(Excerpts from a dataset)
^^^^^^^^

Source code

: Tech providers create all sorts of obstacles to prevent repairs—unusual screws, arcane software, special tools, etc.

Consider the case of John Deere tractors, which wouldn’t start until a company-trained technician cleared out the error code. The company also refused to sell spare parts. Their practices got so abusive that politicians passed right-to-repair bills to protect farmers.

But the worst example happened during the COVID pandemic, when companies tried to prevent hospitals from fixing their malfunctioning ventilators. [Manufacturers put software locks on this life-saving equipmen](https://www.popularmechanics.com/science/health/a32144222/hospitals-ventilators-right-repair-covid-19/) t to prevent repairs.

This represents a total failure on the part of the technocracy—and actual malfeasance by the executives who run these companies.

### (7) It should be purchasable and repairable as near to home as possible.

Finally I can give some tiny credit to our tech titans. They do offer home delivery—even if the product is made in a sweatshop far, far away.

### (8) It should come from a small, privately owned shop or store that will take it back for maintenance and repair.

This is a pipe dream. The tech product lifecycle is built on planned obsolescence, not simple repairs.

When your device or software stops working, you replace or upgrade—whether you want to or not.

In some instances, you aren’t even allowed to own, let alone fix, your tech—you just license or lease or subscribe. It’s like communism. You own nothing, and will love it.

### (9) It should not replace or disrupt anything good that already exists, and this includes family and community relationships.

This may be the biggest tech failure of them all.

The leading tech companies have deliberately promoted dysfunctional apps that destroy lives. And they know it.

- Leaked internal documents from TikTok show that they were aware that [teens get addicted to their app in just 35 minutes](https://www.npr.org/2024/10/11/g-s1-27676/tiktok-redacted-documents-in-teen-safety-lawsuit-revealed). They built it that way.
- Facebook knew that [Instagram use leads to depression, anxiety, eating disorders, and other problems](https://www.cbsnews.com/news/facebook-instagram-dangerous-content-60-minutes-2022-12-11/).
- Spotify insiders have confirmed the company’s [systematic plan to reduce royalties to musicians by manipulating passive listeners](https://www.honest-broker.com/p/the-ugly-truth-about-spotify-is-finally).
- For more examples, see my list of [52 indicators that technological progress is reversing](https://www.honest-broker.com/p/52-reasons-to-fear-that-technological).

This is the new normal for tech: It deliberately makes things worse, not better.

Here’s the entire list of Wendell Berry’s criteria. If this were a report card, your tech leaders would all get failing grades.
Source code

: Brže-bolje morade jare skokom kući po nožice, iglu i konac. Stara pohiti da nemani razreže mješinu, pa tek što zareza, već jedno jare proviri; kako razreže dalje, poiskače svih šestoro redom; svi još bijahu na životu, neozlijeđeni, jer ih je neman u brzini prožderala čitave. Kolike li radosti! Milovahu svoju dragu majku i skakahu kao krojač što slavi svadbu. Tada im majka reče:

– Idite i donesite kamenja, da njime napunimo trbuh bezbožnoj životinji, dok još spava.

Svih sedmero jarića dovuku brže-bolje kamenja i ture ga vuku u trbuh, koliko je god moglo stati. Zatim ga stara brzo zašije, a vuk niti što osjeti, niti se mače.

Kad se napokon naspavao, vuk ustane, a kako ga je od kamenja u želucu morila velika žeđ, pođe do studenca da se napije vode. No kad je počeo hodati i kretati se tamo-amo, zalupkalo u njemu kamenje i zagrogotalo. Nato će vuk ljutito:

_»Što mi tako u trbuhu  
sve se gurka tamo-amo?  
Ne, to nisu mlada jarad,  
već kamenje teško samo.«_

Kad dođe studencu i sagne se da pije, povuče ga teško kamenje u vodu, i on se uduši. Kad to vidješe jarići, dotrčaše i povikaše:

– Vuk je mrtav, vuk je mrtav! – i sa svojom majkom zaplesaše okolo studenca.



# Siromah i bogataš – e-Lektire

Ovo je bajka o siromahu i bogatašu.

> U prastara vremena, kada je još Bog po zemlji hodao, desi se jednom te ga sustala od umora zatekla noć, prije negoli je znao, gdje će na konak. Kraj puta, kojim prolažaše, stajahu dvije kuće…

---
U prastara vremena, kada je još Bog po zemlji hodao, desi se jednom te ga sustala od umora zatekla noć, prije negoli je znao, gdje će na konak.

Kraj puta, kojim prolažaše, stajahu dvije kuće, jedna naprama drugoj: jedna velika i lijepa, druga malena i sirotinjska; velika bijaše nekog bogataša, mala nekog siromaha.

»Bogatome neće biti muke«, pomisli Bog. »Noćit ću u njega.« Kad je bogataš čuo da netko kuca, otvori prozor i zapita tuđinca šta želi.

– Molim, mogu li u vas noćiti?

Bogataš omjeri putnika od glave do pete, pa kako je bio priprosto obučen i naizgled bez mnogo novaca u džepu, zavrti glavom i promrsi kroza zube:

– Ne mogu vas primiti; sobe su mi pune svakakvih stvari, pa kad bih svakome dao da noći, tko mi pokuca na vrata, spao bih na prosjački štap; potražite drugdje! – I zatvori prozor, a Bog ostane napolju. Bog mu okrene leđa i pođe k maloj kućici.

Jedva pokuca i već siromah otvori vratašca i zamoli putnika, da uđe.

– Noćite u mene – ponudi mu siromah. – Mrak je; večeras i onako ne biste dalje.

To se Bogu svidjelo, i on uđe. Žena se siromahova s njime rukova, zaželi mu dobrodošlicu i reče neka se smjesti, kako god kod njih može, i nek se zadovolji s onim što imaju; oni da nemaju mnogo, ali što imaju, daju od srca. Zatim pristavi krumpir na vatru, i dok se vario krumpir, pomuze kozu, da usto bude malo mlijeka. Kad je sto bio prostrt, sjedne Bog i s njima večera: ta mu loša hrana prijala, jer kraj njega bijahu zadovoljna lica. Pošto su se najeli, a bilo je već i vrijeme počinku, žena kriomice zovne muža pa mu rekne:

^^^^^^^^

◆ **REQUIRED WORK**
Report every line of the records that contains the word "pođe", copying each one in full.

◆ **PROBLEM SOLUTION**
Kad se napokon naspavao, vuk ustane, a kako ga je od kamenja u želucu morila velika žeđ, pođe do studenca da se napije vode. No kad je počeo hodati i kretati se tamo-amo, zalupkalo u njemu kamenje i zagrogotalo. Nato će vuk ljutito:
– Ne mogu vas primiti; sobe su mi pune svakakvih stvari, pa kad bih svakome dao da noći, tko mi pokuca na vrata, spao bih na prosjački štap; potražite drugdje! – I zatvori prozor, a Bog ostane napolju. Bog mu okrene leđa i pođe k maloj kućici.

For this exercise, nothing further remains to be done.